I’m going to remember this video, that when I do bad things it was only cause and effect. That someone else did something that made me upset, so that validates my anger and my inability to make rational choices, to show any level of personal responsibility.
Because all this isn’t protesting:
Onlookers cheered as a masked man shattered a hotel window while another one hurled rocks through it. Others spray-painted “Black Lives Matter” on business windows and smashed car windows.“I was right in the thick of it,” witness Zach Locke said. "People found whatever objects they could to break glasses. It was madness."Some stores were looted, including the Charlotte Hornets’ NBA store, local media reported. Freelance photographer Marcus DiPaola told CNN he saw some people knock over an ATM and grab money from it. The Hyatt House Hotel downtown went into lockdown as protesters tossed bricks through the window. A valet and front desk attendant were punched in the face by protesters, hotel manager Matt Allen told CNN.
This is protesting:
Kristine Slade, 19, a University of North Carolina at Charlotte student, joined the protests Tuesday night, kneeling in front of a police line with her hands up in the air. She said she felt like she had to protest, because "if nobody else is going to do it, then we’re still going to be in the same position."But she became increasingly worried Wednesday night as she saw rocks being thrown, fires being set and acts of vandalism committed. “It hurts us to see that these buildings are being vandalized and damaged because of the anger and outrage of other citizens when there are clearly other ways to get our point across,” Slade said.
is there a web site tracking each of these killings of black men by police? I admit its become a blur, and I think we could really use some collective memory here.
There’s this:
The best i have seen is https://www.washingtonpost.com/graphics/national/police-shootings/
It is interactive, and you can look at it by race, whether the victim was armed, and many other factors. And it is updated in real time.
They can be hateful and bigoted, and they can vote against their own interests certainly; but it’s rare that such Black people have enough wealth or political power to be bonafide racists.
You don’t need wealth and power to be a bonafide racist. Witness all these peckerwoods with Confederate flags hanging from their single-wides.
Black people can participate in and profit from a racist system, which you may not consider as being actually racist, but that’s splitting hairs. Whatever you call it, the business end has the same effect.
*sighs
I’m not having this conversation again today.
I’m not.
thanks for that link
thanks for that - incredible and depressing
Many of the real hard-core right wingers I’ve heard from lately are suggesting that we should simply pull the police out of black communities entirely.
If they’re that hard core, they believe that the police should be privatized. That way, they’re technically not racist because white people can be poor too and see how clever I am?
Legitimate question: if racism requires systemic injustice against a group of people, and a member of that discriminated group is also an agent of the system, would that person be racist against their own group?
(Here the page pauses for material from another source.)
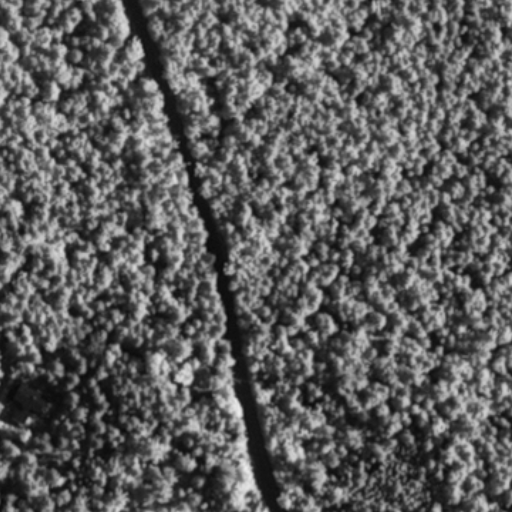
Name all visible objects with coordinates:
road: (215, 252)
building: (25, 395)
They also hold the prejudices against their own group inculcated into them by society.
Not a question for you specifically, but for anyone. I’m seriously unsure of how this works.
Sorry; while that is a really good question and probably a worthwhile exchange to partake in, I already stated that I’m not having this conversation again today… and I meant it.
If you don’t mind, I’ll DM you at a later date when I’m in a better place emotionally to have that discussion.
Right now I’m simultaneously too angry, frustrated and just down right disenfranchised to express myself in a useful way.
I’m inclined forward my assumption that the justice system (police, court and jail) is uniquely designed to take advantage of minorities that are unable to pay their way out to freedom or be granted leniency just because they don’t want to ruin their future (as they do with certain classes).
All the training and procedures are all set up with a bias against minorities so even if this police officer is black, that does not make it ok because the overall system is working as intended.
All we have to do is have the police treat Black people a little more justly. That’s it.
That’s the bare minimum of context here.
Got it, thanks.
Yes. It’s well-established that racism against a persecuted group exists within persecuted groups. See for example, Brown vs. Board of Education, where one of the most compelling pieces of evidence presented was social science research that showed even black children preferred playing with white dolls. When the dominant culture pounds certain stereotypes into you, you’re going to be affected in some way. It’s interesting to me that the idea that Black people (or gay people or women or what have you) cannot be prejudiced against their own group, itself displays a prejudice that the group is immune to dominant culture.